Industry best practices dictate that, before they deploy supplier portals and other projects, companies must undergo the process of data cleansing and data enrichment because they cannot manage suppliers without clean, quality and up-to-date data.
Supplier company information becomes out of date over time, causing processing errors. Processing delays and rework can result, for example, when the purchasing system has one supplier location address and the accounts payable system has another.
Stopping Bad Data Before It Spreads
Based on our extensive experience in serving the supplier community, we have identified four major causes of poor supplier data: lack of data accuracy and quality, data redundancy, lack of insight into ownership and diversity certification, and inadequate diverse supplier risk identification.
To halt the propagation of bad data across the enterprise, initial clean-and-enrich steps include gathering missing or incomplete data, removing duplicate suppliers, standardizing names and categories, and establishing supplier dependency and global corporate family linkages.
Maximizing the Payoff of Supplier Relationships
To maximize supplier leverage and minimize supplier costs, you must better understand if you are doing business with more than one “related” company in a family tree or corporate structure.
You can achieve significant buying power by identifying these families and leverage your spend for more favorable contract terms. Additionally, you can reduce costs and increase buying power by migrating away from related companies with low spend to families with more spend.

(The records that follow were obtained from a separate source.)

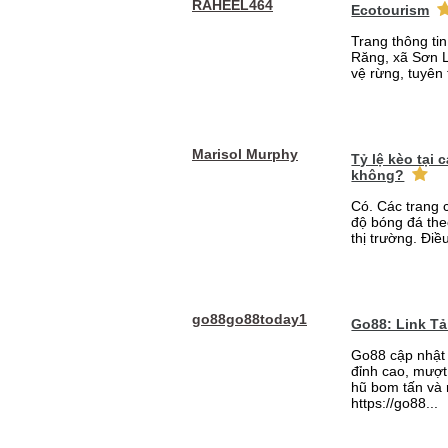
RAHEEL464
Ecotourism
Trang thông ti
Răng, xã Sơn L
vệ rừng, tuyên 
Marisol Murphy
Tỷ lệ kèo tại
không?
Có. Các trang 
độ bóng đá the
thị trường. Điề
go88go88today1
Go88: Link T
Go88 cập nhật 
đỉnh cao, mượt 
hũ bom tấn và 
https://go88...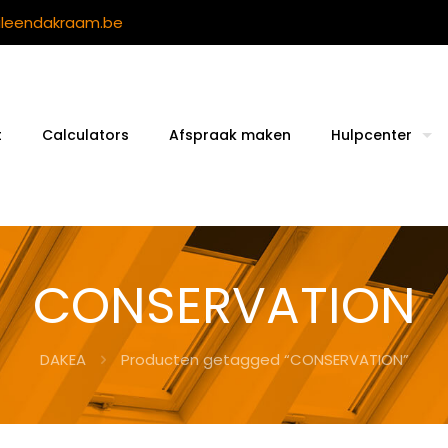
ileendakraam.be
t
Calculators
Afspraak maken
Hulpcenter
CONSERVATION
DAKEA
Producten getagged “CONSERVATION”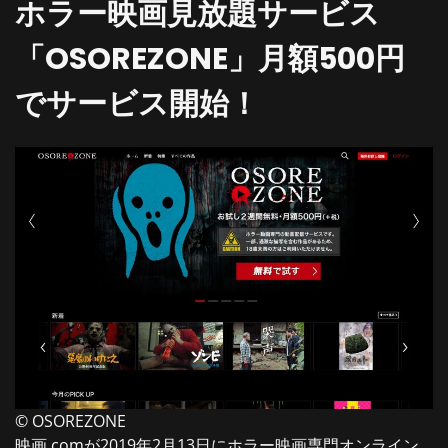
ホラー映画見放題サービス
「OSOREZONE」月額500円
でサービス開始！
© OSOREZONE
映画.com
が2019年2月13日にホラー映画専門オンライン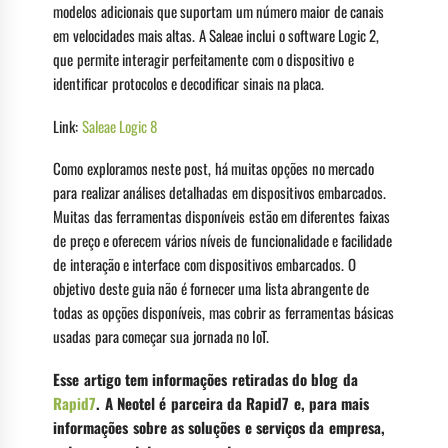
modelos adicionais que suportam um número maior de canais
em velocidades mais altas. A Saleae inclui o software Logic 2,
que permite interagir perfeitamente com o dispositivo e
identificar protocolos e decodificar sinais na placa.
Link:
Saleae Logic 8
Como exploramos neste post, há muitas opções no mercado
para realizar análises detalhadas em dispositivos embarcados.
Muitas das ferramentas disponíveis estão em diferentes faixas
de preço e oferecem vários níveis de funcionalidade e facilidade
de interação e interface com dispositivos embarcados. O
objetivo deste guia não é fornecer uma lista abrangente de
todas as opções disponíveis, mas cobrir as ferramentas básicas
usadas para começar sua jornada no IoT.
Esse artigo tem informações retiradas do blog da
Rapid7
. A Neotel é parceira da Rapid7 e, para mais
informações sobre as soluções e serviços da empresa,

Mitigating Supplier Dependency Risks
Supplier dependency risk also can result when supplier linkages cannot be determined due to lack of parent-child information. Supplier managers must be able to sort out complex vendor organizational hierarchies to determine supplier linkages for all activity at the ultimate corporate parent. This will help mitigate the risks of supply chain disruptions resulting from supplier dependencies, as well as from supplier credit worthiness issues and non-compliance with contract terms and conditions.